Posted on March 22, 2011

Business leaders and teachers unions appear to agree broadly on the need to establish a reliable method to evaluate educators, providing hope that the two sides will be able to resolve their many differences and improve the prospects of Massachusetts students, panelists at a recent AIM Public Affairs Council meeting said.

Education reformThe meeting featured a discussion between Linda M. Noonan, Executive Director of the Massachusetts Business Alliance for Education (MBAE), and Paul Toner, President of the Massachusetts Teachers Association. MBAE is the principal business voice on school reform in the commonwealth, and has been AIM’s partner on k-12 education issues for two decades. The MTA is the state’s largest teachers’ union with 107,000 members (including retirees) in communities of all kinds.

AIM and employers throughout Massachusetts have long advocated for improvement of the public schools as a key element of growing the state economy.

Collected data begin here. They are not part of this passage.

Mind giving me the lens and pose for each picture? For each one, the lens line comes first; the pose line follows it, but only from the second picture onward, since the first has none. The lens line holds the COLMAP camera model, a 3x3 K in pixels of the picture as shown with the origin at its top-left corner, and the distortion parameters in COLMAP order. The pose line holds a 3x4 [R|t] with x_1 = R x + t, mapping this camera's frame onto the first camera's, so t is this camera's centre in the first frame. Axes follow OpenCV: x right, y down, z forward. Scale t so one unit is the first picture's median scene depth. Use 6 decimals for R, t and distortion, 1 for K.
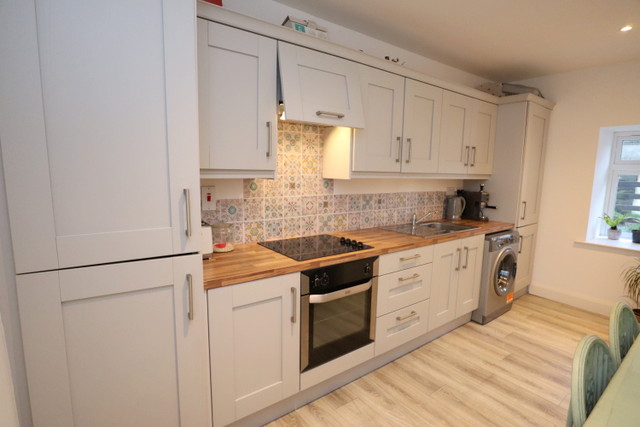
lens RADIAL K [[325.4, 0, 320.6], [0, 325.4, 215.6], [0, 0, 1]] dist [-0.028732, 0.001033]
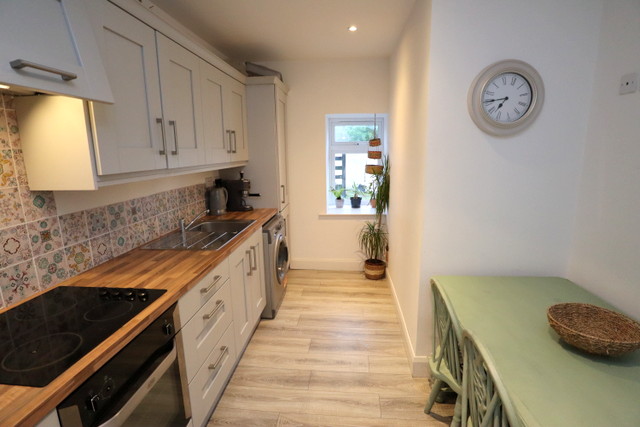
lens RADIAL K [[325.4, 0, 320.6], [0, 325.4, 215.6], [0, 0, 1]] dist [-0.028732, 0.001033]
pose [[0.664135, -0.175526, 0.726715, -0.060088], [0.129072, 0.984372, 0.119802, -0.069849], [-0.736386, 0.014234, 0.676411, 0.261560]]
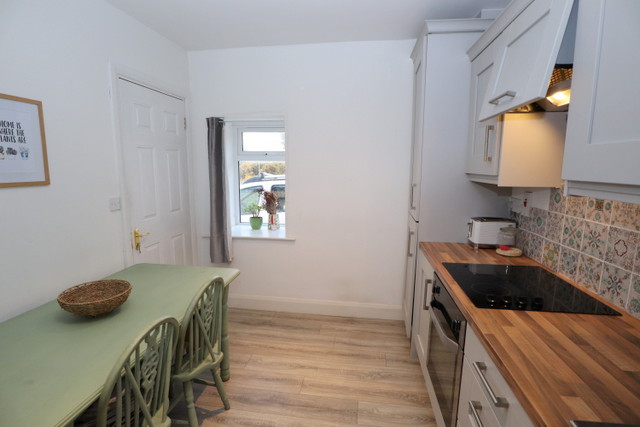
lens RADIAL K [[325.4, 0, 320.6], [0, 325.4, 215.6], [0, 0, 1]] dist [-0.028732, 0.001033]
pose [[-0.703038, 0.081923, -0.706418, 0.600539], [-0.121762, 0.964807, 0.233068, -0.128264], [0.700651, 0.249870, -0.668321, 0.909270]]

But many employers accustomed to evaluating business processes and employees with strict, evidence-based systems have been puzzled by the lack of a coherent system to rate teachers.

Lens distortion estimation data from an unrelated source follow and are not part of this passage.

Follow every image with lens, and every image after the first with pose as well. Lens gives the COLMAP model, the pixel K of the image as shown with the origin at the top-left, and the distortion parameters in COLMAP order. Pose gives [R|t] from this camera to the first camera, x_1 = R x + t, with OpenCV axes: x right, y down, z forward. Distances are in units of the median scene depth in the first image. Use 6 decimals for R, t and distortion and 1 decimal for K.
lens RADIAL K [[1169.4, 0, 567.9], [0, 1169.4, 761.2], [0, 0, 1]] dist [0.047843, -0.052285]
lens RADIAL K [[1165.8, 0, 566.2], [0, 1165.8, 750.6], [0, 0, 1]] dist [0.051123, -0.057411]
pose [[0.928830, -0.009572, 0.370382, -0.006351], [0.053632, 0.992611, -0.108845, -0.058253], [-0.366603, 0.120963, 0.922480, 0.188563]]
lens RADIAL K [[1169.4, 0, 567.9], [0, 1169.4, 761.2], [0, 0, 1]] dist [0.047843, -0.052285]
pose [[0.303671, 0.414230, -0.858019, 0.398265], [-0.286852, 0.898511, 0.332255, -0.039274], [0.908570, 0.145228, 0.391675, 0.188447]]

MBAE has called for a robust statewide educator-evaluation system to produce valuable data and achieve efficiencies in training and implementation, weeding out or remediating ineffective teachers and rewarding effective ones.

The MTA, while protective of its members’ rights and of the collective bargaining process, has supported participation in Race to the Top and issued a report acknowledging the need for an improved educator evaluation system with a student performance component.

MBAE and MTA both participate, along with AIM and other groups, in the Working Group for Educator Excellence, which advocates for a research-based approach to professional teaching.

Educator evaluation is a hot issue – hot in terms of both urgency and controversy.  Recent reports highlight the inadequacy (and sometimes absence) of evaluation in our schools, even at the point of tenure; the irrelevance of seniority and advanced degrees, the factors currently rewarded in compensation systems, as measures of effectiveness; and the lack of support for teachers seeking to improve their skills. The costs of sub-par teaching are estimated in the trillions of dollars. Race to the Top and other federal initiatives compel development of evaluations based in part on student achievement, and compensation reform lurks in the background.

Both Noonan and Toner served on the Department of Elementary and Secondary Education’s Task Force on Educator Evaluation. Toner voted for the commission’s just-released report; Noonan did not, primarily because she considers the report too weak on the issue of including student achievement in teacher evaluation.

The most striking element of the discussion was the broad agreement between the two discussants on a range of key issues, offering substantial hope that meaningful progress is possible.  There are evident differences, but not diametric opposition on the most important points. The devil will surely be in the details, but they may well be susceptible to negotiation and resolution.

The Education Reform Act of 1993 focused on inputs (funding), outputs (student achievement – MCAS) and to some extent leadership (strengthening administrative autonomy), treating the classroom itself as a “black box.”  The subsequent years have brought increasing awareness of the centrality of teaching, and teachers, to educational effectiveness.

The time is right to develop and implement statewide evaluation system closely tied to ever-improving measures of student achievement. Because those measures are still evolving, and districts are starting in different places, and credibility takes time to build, this is not something that can be done overnight. There will have to be extensive negotiations, in which teachers (and their organizations) must be participants. Some important issues, notably ties to compensation, may come later. But an agreed-upon foundation for meaningful and much-needed reform appears to be in place.